_DATA ROWS_
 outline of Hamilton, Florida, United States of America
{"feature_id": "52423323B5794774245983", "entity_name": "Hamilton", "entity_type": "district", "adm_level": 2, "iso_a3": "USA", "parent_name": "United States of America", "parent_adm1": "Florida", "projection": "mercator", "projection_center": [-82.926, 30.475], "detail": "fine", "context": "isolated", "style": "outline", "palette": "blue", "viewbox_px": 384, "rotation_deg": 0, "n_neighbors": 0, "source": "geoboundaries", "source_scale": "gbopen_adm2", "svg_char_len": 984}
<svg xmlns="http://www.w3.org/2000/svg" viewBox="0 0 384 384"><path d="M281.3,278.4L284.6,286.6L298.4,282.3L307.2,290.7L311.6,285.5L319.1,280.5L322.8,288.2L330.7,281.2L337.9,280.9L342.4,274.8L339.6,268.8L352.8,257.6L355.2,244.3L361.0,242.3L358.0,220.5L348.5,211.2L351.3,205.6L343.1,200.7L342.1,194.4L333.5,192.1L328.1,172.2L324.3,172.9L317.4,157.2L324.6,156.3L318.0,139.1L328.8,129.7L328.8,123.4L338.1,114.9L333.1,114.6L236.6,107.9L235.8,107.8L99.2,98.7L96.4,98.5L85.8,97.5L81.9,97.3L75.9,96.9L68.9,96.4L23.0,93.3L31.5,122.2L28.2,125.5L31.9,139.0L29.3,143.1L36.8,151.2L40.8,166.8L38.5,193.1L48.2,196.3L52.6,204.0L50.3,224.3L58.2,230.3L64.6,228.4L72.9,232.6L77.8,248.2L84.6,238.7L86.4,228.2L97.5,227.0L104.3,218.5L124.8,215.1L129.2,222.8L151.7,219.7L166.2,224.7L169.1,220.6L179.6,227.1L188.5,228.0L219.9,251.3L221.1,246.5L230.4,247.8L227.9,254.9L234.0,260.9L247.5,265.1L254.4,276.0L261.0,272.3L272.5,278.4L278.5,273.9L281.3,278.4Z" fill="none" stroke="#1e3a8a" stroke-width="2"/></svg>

--

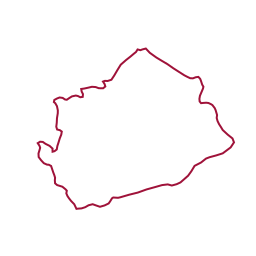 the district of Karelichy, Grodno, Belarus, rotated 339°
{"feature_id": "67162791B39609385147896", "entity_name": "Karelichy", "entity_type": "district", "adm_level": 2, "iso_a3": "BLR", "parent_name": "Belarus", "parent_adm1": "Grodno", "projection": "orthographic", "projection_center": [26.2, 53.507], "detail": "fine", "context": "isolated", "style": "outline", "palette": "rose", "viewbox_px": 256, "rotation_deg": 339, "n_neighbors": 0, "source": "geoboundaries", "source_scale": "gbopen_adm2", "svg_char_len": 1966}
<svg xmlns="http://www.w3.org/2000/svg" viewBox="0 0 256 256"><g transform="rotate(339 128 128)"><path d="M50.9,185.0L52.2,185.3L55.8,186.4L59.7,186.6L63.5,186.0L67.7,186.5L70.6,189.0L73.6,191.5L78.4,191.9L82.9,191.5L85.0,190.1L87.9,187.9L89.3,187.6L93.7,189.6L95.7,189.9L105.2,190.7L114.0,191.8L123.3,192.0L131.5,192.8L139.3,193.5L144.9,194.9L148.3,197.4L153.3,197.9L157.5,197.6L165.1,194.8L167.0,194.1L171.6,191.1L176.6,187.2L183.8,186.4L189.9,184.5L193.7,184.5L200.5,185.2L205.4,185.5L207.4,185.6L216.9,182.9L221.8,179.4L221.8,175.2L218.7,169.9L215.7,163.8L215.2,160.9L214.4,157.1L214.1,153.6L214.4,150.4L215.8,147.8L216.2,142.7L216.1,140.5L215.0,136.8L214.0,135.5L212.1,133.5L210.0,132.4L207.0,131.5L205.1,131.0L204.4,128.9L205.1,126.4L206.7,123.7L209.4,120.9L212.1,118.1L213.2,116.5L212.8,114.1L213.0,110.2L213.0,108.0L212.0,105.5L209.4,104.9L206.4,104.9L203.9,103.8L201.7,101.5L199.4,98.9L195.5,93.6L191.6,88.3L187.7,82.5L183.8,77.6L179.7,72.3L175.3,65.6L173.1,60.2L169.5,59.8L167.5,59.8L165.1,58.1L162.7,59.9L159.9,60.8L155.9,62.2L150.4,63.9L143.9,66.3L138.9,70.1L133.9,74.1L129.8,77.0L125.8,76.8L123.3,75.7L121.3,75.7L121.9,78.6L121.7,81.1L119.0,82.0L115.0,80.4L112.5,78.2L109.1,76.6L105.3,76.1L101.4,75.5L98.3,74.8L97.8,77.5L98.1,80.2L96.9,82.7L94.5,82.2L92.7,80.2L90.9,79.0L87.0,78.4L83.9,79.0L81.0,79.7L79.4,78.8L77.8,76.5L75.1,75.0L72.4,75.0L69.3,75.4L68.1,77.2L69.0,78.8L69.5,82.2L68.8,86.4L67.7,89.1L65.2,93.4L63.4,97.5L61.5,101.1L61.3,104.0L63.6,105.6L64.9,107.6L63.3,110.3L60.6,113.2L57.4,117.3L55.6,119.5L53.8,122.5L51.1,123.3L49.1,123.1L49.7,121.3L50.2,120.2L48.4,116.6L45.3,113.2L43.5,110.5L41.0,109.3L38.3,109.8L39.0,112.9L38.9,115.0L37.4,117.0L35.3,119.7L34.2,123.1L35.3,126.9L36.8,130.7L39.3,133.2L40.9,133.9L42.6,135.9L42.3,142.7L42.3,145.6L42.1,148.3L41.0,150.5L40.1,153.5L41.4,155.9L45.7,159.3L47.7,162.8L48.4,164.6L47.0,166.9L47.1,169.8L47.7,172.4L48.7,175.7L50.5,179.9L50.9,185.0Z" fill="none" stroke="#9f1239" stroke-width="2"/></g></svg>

_THE PROBLEM_
Select every line in the listing above that contains the word "geoboundaries", matching case exactly.

_SOLUTION FOR THIS EXERCISE_
{"feature_id": "52423323B5794774245983", "entity_name": "Hamilton", "entity_type": "district", "adm_level": 2, "iso_a3": "USA", "parent_name": "United States of America", "parent_adm1": "Florida", "projection": "mercator", "projection_center": [-82.926, 30.475], "detail": "fine", "context": "isolated", "style": "outline", "palette": "blue", "viewbox_px": 384, "rotation_deg": 0, "n_neighbors": 0, "source": "geoboundaries", "source_scale": "gbopen_adm2", "svg_char_len": 984}
{"feature_id": "67162791B39609385147896", "entity_name": "Karelichy", "entity_type": "district", "adm_level": 2, "iso_a3": "BLR", "parent_name": "Belarus", "parent_adm1": "Grodno", "projection": "orthographic", "projection_center": [26.2, 53.507], "detail": "fine", "context": "isolated", "style": "outline", "palette": "rose", "viewbox_px": 256, "rotation_deg": 339, "n_neighbors": 0, "source": "geoboundaries", "source_scale": "gbopen_adm2", "svg_char_len": 1966}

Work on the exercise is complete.